LIST OF TASKS>
**a)** Please reproduce the portion of the translationese passage starting at "Translationese and its" and ending at "et al., 2020).".
**b)** Using the translationese passage, explain in one to three sentences why research on translationese in neural machine translation has been revitalized.

----- STUDY TEXT

Translationese and its effect have been studied in the context of statistical machine translation: Kurokawa et al. (2009); Lembersky et al. (2012) observe that systems reach higher BLEU on test sets if the direction of the test set is the same as the direction of the training set, Stymne (2017) show how systems can be tuned specifically to translationese and Riley et al. (2020) even show how BLEU can be gamed by specifically producing translationese. Due to the directional nature of the WMT19 test sets (Barrault et al., 2019), research on translationese in the context of neural machine translation has been revitalized (Freitag et al., 2019; Edunov et al., 2019; Zhang and Toral, 2019; Graham et al., 2019; Bizzoni et al., 2020).

One of our goals in this paper is to isolate domain effects and translationese effects in the analysis of synthetic training corpora.

Experimental setup

We used the WMT 15 English-French news translation task dataset (Bojar et al., 2015), consisting of 35.8M parallel sentences. For back and forward translation we used 49.8M English monolingual sentences and 46.1M French monolingual sentences from the respective News Crawl corpora. For training the back-translation and forward translation systems we used a both a shallow RNN (Bahdanau et al., 2015), equivalent to the one used by (Sennrich et al., 2016a), as well as a transformer base system (Vaswani et al., 2017). Our shallow RNN was about 1 BLEU better than the transformer on fr-en (used for forward translation), and about 3 BLEU worse on en-fr (used for backtranslation) than the transformer. For producing the synthetic data we used sampling from the softmax distribution (Edunov et al., 2018). Byte pair encoding (BPE) (Sennrich et al., 2016c) was used to produce a shared vocabulary of 88k tokens.

We used all available datasets from the news translation task and split them by direction, based on the source language, equivalent to the way done by Post (2018), and we evaluated each dataset with all of our models.

----------
----- AVAILABLE DATA

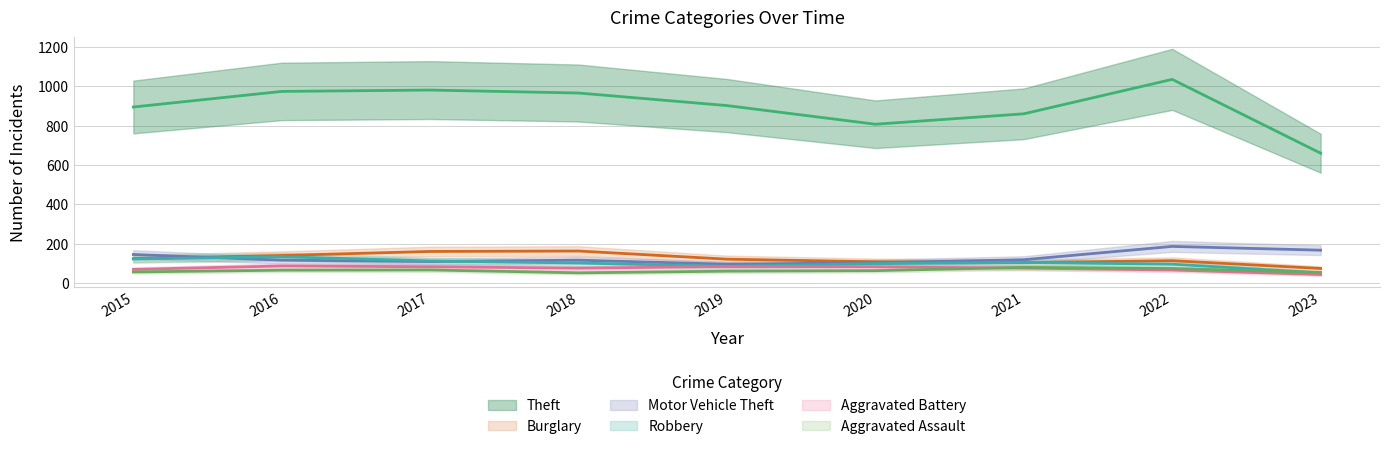

Where is Theft nearest to the value 884?

2015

----------

WRITTEN ANSWERS>
**a)**
Translationese and its effect have been studied in the context of statistical machine translation: Kurokawa et al. (2009); Lembersky et al. (2012) observe that systems reach higher BLEU on test sets if the direction of the test set is the same as the direction of the training set, Stymne (2017) show how systems can be tuned specifically to translationese and Riley et al. (2020) even show how BLEU can be gamed by specifically producing translationese. Due to the directional nature of the WMT19 test sets (Barrault et al., 2019), research on translationese in the context of neural machine translation has been revitalized (Freitag et al., 2019; Edunov et al., 2019; Zhang and Toral, 2019; Graham et al., 2019; Bizzoni et al., 2020).

**b)** Research on translationese in neural machine translation has been revitalized because of the directional nature of the WMT19 test sets (Barrault et al., 2019).